Abstract

Abstract. In this study, warm and moist air intrusions (WaMAIs) over the Arctic Ocean sectors of Barents Sea, Kara Sea, Laptev Sea, East Siberian Sea, Chukchi Sea, and Beaufort Sea in 40 recent winters (from 1979 to 2018) are identified from the ERA5 reanalysis using both Eulerian and Lagrangian views. The analysis shows that WaMAIs, fueled by Arctic blocking, cause a relative surface warming and hence a sea-ice reduction by exerting positive anomalies of net thermal irradiances and turbulent fluxes on the surface. Over Arctic Ocean sectors with land-locked sea ice in winter, such as Laptev Sea, East Siberian Sea, Chukchi Sea, and Beaufort Sea, the total surface energy-budget is dominated by net thermal irradiance. From a Lagrangian perspective, total water path (TWP) increases linearly with the downstream distance from the sea-ice edge over the completely ice-covered sectors, inducing almost linearly increasing net thermal irradiance and total surface energy-budget. However, over the Barents Sea, with an open ocean to the south, total net surface energy-budget is dominated by the surface turbulent flux. With the energy in the warm-and-moist air continuously transported to the surface, net surface turbulent flux gradually decreases with distance, especially within the first 2∘ north of the ice edge, inducing a decreasing but still positive total surface energy-budget.

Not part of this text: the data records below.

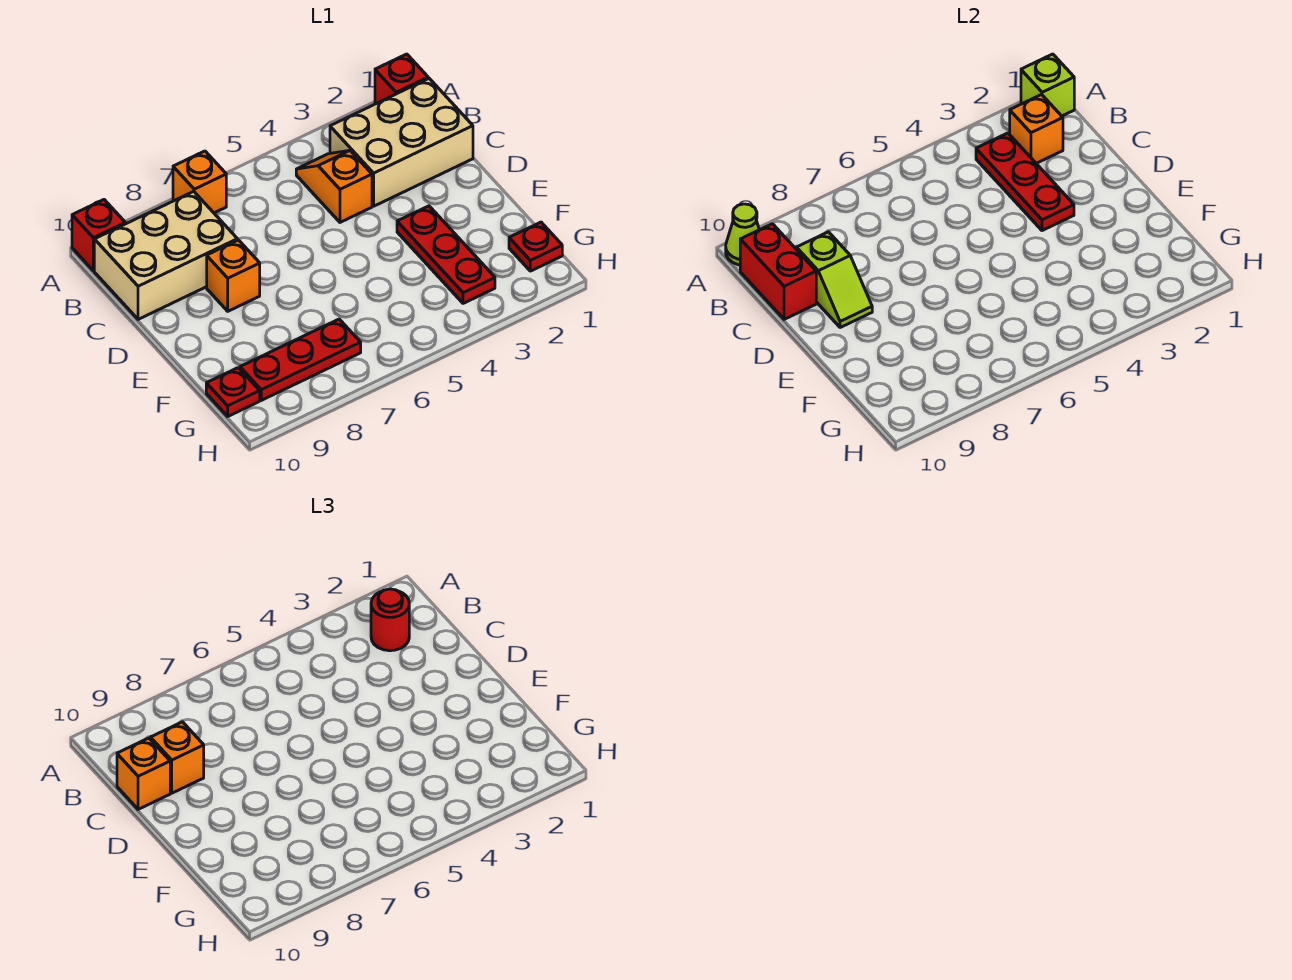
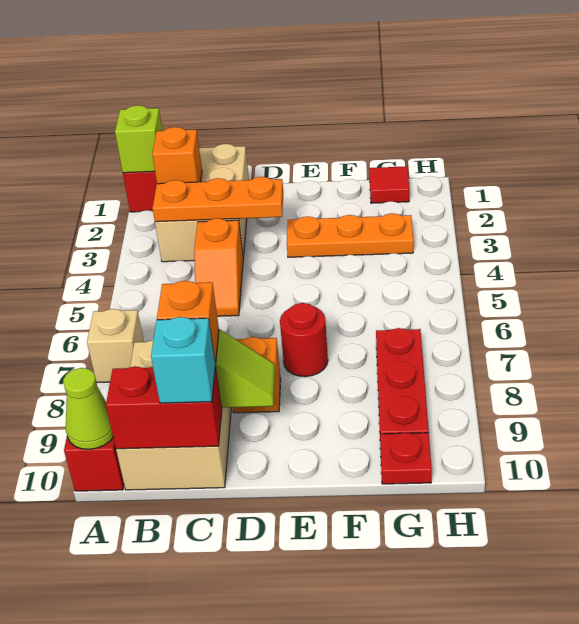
orange brick A7 level 1 -> tan brick A7 level 1
red round brick B2 level 3 -> red round brick E7 level 1
red plate B3:D3 level 2 -> orange plate B3:D3 level 2
orange slope B4:C4 level 1 top C -> orange slope C4:C5 level 1 top 4
orange brick C10 level 3 -> cyan brick C10 level 3
red plate E3:G3 level 1 -> orange plate E3:G3 level 1
red plate G1 level 1 -> red tile G1 level 1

The boundary-layer energy-budget patterns over the Barents Sea can be categorized into three classes: radiation-dominated, turbulence-dominated, and turbulence-dominated with cold dome, comprising about 52 %, 40 %, and 8 % of all WaMAIs, respectively. Statistically, turbulence-dominated cases with or without cold dome occur along with 1 order of magnitude larger large-scale subsidence than the radiation-dominated cases. For the turbulence-dominated category, larger turbulent fluxes are exerted to the surface, probably because of stronger wind shear. In radiation-dominated WaMAIs, stratocumulus develops more strongly and triggers intensive cloud-top radiative cooling and related buoyant mixing that extends from cloud top to the surface, inducing a thicker well-mixed layer under the cloud. With the existence of cold dome, fewer liquid water clouds were formed, and less or even negative turbulent fluxes could reach the surface.